Die Kaufhäuser

Ulrike Sammer

von Ulrike Sammer

Story

Es war für mich ein Fest, wenn ich in den 50-er-Jahren mit meiner Mutter auf die Wiener Mariahilferstrasse fuhr. Damals war es die einzige Strasse, auf der drei gro0e „Warenhäuser“ (wie man damals sagte) waren: Gerngross, Herzmansky und Stafa. Die Anziehung war allgemein sehr groß, sodass sich ein dichter Strom von Menschen aus Wien und Umgebung über den Gehsteig wälzte. Nicht wie heutzutage vor Weihnachten, sondern das ganze Jahr über. Man ging ja vor allem „Auslagen anschauen“. Nach der kargen Nachkriegszeit waren das Wunderwerke. Dass man hier vom Parterre bis in die oberen Stockwerke wirklich alles (außer Lebensmittel) bekam, war ein Paradies. Man konnte auch einfach herumgehen und alles genau betrachten, ohne dass man von eifrigen Verkäuferinnen behelligt wurde. Die waren anderswo beschäftigt um das Chaos, das die Kundinnen angerichtet hatten, wieder zu beseitigen.

Um die Interessentinnen auch ins Haus hinein zu locken, hatte man „Wühltische“ aufgestellt. Trauben von Menschen bemühten sich einen Platz an vorderster Front zu erkämpfen. Es gab vor allem billige Stoffreste, genau mit Länge und Preis ausgezeichnet. Damals nähte man meist selbst und konnte aus Stoffstücken etwas Neues billig zusammenstellen.

In vielen Haushalten gab es noch alte Singer- oder Pfaff- Tretnähmaschinen. So auch bei uns. Die Gier der potentiellen Schneiderinnen war groß – auch bei meiner Mutter. (Ich besitze auch jetzt noch einen Sack voll mit größeren Stoffen, die aber nie vernäht wurden, da man langsam immer öfter zu fertigen Kleidungsstücken griff).

Besonders reizvoll war die Parfumerieabteilung. Die Düfte waren atemberaubend. Ich kannte ja damals nur Nivea-Creme. Später benutzte ich auch die Wimperntusche „La bella nussy“.

An Parfums war mir nur „chat noir“ geläufig. Aber in dieser wunderbaren Abteilung gab es auch Probefläschchen, mit denen man etwas auf ein kleines weißes Kärtchen sprühen konnte. Dann fächelte man ein bisschen in der Luft umher und schnupperte. Diese Mischung nahm einem fast den Atem.

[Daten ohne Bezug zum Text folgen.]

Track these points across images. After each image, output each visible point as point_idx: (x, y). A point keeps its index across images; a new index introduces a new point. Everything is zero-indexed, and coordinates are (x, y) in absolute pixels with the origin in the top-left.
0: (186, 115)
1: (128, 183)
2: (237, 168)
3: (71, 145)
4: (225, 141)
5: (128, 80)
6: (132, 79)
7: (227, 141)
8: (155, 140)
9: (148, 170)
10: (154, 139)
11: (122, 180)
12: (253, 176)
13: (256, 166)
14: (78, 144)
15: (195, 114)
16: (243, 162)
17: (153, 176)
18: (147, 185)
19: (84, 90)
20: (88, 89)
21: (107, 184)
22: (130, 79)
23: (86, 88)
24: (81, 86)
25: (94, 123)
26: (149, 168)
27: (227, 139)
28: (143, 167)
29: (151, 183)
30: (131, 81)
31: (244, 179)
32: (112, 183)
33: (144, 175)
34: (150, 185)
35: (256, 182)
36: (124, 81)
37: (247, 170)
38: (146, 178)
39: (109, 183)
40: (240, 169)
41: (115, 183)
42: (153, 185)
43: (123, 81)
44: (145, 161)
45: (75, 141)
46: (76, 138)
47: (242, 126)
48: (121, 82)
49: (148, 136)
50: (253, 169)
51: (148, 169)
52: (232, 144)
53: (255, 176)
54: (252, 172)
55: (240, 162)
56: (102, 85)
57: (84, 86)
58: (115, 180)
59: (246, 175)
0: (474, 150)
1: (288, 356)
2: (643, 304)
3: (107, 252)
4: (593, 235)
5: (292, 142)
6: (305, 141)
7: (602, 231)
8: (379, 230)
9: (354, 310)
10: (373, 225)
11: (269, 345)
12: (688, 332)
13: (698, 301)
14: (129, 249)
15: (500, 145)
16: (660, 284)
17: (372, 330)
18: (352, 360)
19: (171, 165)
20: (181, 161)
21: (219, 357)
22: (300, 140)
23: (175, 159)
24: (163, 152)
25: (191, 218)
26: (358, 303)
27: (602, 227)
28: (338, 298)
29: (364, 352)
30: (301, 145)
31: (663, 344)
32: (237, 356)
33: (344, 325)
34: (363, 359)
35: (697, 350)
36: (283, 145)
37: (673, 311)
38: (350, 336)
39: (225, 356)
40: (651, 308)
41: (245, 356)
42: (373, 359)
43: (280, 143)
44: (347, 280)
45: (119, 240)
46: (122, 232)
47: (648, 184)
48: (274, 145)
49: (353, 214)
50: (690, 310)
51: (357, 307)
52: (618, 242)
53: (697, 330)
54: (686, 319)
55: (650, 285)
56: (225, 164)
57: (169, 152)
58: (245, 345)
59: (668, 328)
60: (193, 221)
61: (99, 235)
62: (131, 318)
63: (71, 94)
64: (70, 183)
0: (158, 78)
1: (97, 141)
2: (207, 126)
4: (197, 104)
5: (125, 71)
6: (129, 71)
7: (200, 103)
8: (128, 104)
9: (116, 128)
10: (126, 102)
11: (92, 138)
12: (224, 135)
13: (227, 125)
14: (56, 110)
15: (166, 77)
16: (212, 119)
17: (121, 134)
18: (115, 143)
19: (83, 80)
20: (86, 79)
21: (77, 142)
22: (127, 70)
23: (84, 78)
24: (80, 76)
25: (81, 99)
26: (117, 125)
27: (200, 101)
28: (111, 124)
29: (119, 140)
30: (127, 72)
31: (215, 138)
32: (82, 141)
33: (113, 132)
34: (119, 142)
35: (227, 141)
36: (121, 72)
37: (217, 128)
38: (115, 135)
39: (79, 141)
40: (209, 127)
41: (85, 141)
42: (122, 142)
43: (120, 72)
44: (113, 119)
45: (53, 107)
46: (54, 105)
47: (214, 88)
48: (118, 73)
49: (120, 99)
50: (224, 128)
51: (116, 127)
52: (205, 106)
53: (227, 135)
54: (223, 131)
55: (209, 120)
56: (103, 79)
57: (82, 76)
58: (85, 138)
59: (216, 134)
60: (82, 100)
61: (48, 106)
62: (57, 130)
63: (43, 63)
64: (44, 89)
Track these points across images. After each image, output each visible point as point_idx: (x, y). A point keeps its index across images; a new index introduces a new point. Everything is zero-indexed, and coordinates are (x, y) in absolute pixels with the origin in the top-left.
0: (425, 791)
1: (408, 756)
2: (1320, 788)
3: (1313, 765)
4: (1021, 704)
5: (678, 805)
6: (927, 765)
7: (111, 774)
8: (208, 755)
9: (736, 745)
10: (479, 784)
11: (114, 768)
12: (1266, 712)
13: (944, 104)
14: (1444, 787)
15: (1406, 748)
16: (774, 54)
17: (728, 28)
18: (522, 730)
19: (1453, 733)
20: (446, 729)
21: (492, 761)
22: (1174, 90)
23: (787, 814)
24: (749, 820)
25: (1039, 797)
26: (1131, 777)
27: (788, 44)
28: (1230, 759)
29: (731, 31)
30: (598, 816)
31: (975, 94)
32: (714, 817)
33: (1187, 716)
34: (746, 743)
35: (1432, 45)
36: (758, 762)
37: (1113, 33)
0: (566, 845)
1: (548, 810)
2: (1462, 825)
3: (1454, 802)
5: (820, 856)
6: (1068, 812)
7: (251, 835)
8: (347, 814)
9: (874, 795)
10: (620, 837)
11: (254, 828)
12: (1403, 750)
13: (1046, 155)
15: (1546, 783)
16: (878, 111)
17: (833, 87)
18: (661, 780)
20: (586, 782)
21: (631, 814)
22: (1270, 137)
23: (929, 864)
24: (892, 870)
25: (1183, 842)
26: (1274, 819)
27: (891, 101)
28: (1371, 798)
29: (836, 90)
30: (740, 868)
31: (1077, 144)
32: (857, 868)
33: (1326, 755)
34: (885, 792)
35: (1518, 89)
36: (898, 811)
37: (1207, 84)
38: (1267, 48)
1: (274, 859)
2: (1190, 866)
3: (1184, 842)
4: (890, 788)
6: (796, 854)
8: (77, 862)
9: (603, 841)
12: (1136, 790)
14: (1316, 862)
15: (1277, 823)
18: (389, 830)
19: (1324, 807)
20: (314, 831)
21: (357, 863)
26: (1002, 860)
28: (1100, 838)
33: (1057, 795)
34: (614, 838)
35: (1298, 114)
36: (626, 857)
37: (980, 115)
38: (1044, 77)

Nun gab es aber noch eine Attraktion, die man unbedingt ausprobieren musste: Es gab hier die erste Rolltreppe. Sie war schmal und ging nur hinauf. Jede Stufe war etwas wackelig und machte ein komisches Geräusch. Ich sah ängstliche Neulinge, wie sie sich an den Handlauf klammerten. Oben angekommen musste man schnell sein und herausspringen. Manche hatten Angst, dass ihre Schuhe sonst hängenbleiben und sie zu Sturz kommen könnten.

Hinunter musste man über die breite, pompöse, geschwungene Treppe, denn es sollte ja möglichst viel in den Stockwerken bewundert werden.

Nach dem Stress des Gedränges und der allzu vielen Eindrücke, gönnten sich meine Mutter und ich einen Besuch im nahen „Quisisana“. Auch solche Selbstbedienungsrestaurants hatte man vorher nicht gesehen. Ich freute mich schon die ganze Zeit auf ein Mayonaise-Ei oder eine Schinkenrolle.